Why does it have to be all or nothing? Who says you have to believe Thatcher was wrong - with malice aforethought - on every single issue? Zealots, that's who. People who see the world in black and white; people who operate on the basis that if you're not for us, you're against us, and dismiss those of independent mind as fence-sitters.
Thus I received emails dripping with the sort of scornful disbelief we usually reserve for members of the Flat Earth Society: didn't I realise Thatcher had "destroyed much of British life" and "decimated the north, Scotland and Wales". Wasn't I aware she'd slashed government spending on social services, further disadvantaging the most vulnerable elements in society?
I'm aware that two-term Labour Prime Minister Harold Wilson, a northerner, closed more pits and put more miners out of work than Thatcher did in three terms. I'm aware that during her prime ministership, state spending never fell below 39 per cent of GDP and social spending rose by 80 per cent.

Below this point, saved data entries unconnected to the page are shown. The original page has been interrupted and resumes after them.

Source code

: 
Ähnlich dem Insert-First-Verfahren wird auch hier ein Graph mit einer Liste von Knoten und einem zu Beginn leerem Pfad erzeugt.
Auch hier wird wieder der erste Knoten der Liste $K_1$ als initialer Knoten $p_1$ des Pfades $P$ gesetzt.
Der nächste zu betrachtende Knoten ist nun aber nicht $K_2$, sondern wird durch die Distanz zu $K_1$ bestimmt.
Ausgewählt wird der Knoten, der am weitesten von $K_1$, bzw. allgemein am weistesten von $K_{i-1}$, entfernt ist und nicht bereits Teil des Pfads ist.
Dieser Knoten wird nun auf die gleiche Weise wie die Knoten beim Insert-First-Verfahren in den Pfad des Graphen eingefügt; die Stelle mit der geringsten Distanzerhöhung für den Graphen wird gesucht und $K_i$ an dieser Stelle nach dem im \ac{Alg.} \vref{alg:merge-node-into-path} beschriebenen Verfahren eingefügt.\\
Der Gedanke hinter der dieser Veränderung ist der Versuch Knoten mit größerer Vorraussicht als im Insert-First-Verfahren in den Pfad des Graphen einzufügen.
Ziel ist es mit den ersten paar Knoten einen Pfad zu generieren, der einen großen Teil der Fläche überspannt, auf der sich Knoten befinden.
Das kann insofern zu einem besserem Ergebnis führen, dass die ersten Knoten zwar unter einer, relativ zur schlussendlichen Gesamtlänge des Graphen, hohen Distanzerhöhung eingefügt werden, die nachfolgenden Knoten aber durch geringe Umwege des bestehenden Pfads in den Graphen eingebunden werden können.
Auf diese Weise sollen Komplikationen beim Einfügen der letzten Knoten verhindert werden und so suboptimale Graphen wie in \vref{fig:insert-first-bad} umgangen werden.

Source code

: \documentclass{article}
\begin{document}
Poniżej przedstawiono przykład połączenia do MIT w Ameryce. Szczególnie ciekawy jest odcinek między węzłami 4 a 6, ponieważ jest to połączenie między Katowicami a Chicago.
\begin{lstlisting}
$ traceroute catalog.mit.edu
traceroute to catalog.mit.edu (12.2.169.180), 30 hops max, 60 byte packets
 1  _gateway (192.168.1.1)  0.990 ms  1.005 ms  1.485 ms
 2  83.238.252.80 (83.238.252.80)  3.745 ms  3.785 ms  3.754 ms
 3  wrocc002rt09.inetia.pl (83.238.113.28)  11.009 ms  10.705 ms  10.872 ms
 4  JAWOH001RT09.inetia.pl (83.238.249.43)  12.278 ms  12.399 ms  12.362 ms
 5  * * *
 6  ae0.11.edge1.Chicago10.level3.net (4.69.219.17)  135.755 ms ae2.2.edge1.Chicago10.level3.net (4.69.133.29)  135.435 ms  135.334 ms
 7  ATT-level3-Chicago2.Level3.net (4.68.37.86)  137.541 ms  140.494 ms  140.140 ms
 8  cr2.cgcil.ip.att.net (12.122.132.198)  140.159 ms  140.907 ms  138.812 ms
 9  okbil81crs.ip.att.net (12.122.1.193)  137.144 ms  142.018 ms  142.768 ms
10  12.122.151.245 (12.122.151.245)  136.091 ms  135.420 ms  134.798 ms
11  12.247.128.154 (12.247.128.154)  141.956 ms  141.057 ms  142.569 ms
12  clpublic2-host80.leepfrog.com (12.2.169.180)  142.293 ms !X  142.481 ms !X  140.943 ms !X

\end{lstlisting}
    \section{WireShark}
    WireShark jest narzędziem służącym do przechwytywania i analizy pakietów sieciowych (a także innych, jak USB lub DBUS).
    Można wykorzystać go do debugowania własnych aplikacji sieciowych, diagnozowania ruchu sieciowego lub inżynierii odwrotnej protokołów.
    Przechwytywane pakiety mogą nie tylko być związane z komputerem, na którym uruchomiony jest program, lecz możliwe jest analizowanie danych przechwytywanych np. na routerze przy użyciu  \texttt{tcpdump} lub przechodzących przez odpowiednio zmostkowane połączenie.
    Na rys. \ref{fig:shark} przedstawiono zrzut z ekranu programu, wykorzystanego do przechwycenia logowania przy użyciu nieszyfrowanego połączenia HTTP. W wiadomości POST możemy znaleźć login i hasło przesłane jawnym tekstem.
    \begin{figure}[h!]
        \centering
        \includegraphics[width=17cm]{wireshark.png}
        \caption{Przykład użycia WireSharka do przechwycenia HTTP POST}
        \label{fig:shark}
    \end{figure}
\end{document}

Presumably Wilson is forgiven his pit closures because he didn't like doing it, whereas Thatcher did it out of class hatred. In fact, they closed pits for the same reason: keeping them open was imposing an unsustainable burden on the taxpayer.
This week the Independent's political editor Jane Merrick wrote about growing up in Liverpool during the 1980s: "The hatred towards [Thatcher] was so strong that she assumed mythical status for us. In every classroom and kitchen her presence loomed over us like the Bad Fairy at Sleeping Beauty's christening. Why are the binmen on strike again? It's Thatcher's fault."
Merrick pointed out that after regeneration money started flowing into Liverpool in 1984, it was the Militant Tendency-dominated Labour city council that really "screwed" the city. At the 1985 Labour conference, party leader Neil Kinnock accused the city council of causing "grotesque chaos".
Derek Hatton, the council's de facto leader at the time, has said he wished Thatcher had never been born. After being kicked out of office, Hatton went into PR, became a multi-millionaire and, writes Merrick, now lives in "a luxury penthouse overlooking the hugely regenerated city centre - no thanks to him".
A true child of Thatcherism.
One justification given for celebrating Thatcher's death is that she was "universally hated". Because this is obviously difficult to reconcile with her political success, that success is subjected to spurious analysis or discounted with conspiracy theories.
Thus: "Your question about how she maintained electoral support is facile in the extreme. The appropriate response is that the corporate media, of which you appear to be a willing foot soldier, has the power to effect results to its liking."
In other words, those working and middle class Thatcher supporters were dupes, too stupid to make an informed decision in their own best interest, who just did what they were told by the editorial writers at the Sun and Daily Mail. (A three-year University of Strathclyde survey of the press's influence on voting decisions concluded that it is "at most only a marginal one".)
Under Thatcher, the Tories got the highest vote achieved by any party since the Liberal (third party) resurgence in 1974, 9 per cent more than Labour under Tony Blair in 2005, 8 per cent more than David Cameron's Tories in 2010.
This is not about defending Thatcher or demanding that people respect her and her legacy; I had no problem with the celebrations of her political downfall in 1990. It's merely pointing out that trying to justify celebrating her death by claiming she was a monster comparable to Hitler or Stalin is to believe your own propaganda.
I disliked Thatcher because she was a zealot. "I'm not a consensus politician," she proudly declared, "I'm a conviction politician." But she wasn't a monster, so celebrating her death 23 years after she exited the stage is just ugly and vindictive.
Martin McGuinness, the former IRA terrorist who's now deputy first minister of Northern Ireland, urged Republicans not to do so because "it's a mistake to allow her death to poison our minds." That warning came too late for some.